A short comment to accompany JD Long's answer. I've found that if the number of groups is very large (say hundreds of thousands), and your apply function is doing something fairly simple and quick, then breaking up your dataframe into chunks and assigning each chunk to a worker to carry out a groupby-apply (in serial) can be much faster than doing a parallel groupby-apply and having the workers read off a queue containing a multitude of groups. Example:
import pandas as pd
import numpy as np
import time
from concurrent.futures import ProcessPoolExecutor, as_completed
nrows = 15000
np.random.seed(1980)
df = pd.DataFrame({'a': np.random.permutation(np.arange(nrows))})
So our dataframe looks like:
a
0 3425
1 1016
2 8141
3 9263
4 8018
Note that column 'a' has many groups (think customer ids):
len(df.a.unique())
15000
A function to operate on our groups:
def f1(group):
time.sleep(0.0001)
return group
Start a pool:
ppe = ProcessPoolExecutor(12)
futures = []
results = []
Do a parallel groupby-apply:
%%time
for name, group in df.groupby('a'):
p = ppe.submit(f1, group)
futures.append(p)
for future in as_completed(futures):
r = future.result()
results.append(r)
df_output = pd.concat(results)
del ppe
CPU times: user 18.8 s, sys: 2.15 s, total: 21 s
Wall time: 17.9 s
Let's now add a column which partitions the df into many fewer groups:
df['b'] = np.random.randint(0, 12, nrows)

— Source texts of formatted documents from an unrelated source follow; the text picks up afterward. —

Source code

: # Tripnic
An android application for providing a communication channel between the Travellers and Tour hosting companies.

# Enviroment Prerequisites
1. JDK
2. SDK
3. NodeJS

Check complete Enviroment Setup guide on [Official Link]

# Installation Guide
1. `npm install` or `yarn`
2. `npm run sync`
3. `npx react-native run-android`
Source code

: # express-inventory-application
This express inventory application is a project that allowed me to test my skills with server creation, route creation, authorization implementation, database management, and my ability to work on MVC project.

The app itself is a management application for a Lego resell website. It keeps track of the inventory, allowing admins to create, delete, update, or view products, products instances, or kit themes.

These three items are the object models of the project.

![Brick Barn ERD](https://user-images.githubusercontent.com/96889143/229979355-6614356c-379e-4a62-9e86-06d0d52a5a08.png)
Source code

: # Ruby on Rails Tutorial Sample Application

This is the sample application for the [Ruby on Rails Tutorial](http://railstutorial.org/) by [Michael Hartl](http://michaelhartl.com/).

Now instead of 15000 groups there are only 12:
len(df.b.unique())
12
We'll partition our df and do a groupby-apply on each chunk.
ppe = ProcessPoolExecutor(12)
Wrapper fun:
def f2(df):
df.groupby('a').apply(f1)
return df
Send out each chunk to be operated on in serial:
%%time
for i in df.b.unique():
p = ppe.submit(f2, df[df.b==i])
futures.append(p)
for future in as_completed(futures):
r = future.result()
results.append(r)
df_output = pd.concat(results)
CPU times: user 11.4 s, sys: 176 ms, total: 11.5 s
Wall time: 12.4 s
Note that the amount of time spend per group has not changed. Rather what has changed is the length of the queue from which the workers read off of. I suspect that what is happening is that the workers cannot access the shared memory simultaneously, and are returning constantly to read off the queue, and are thus stepping on each others toes. With larger chunks to operate on, the workers return less frequently and so this problem is ameliorated and the overall execution is faster.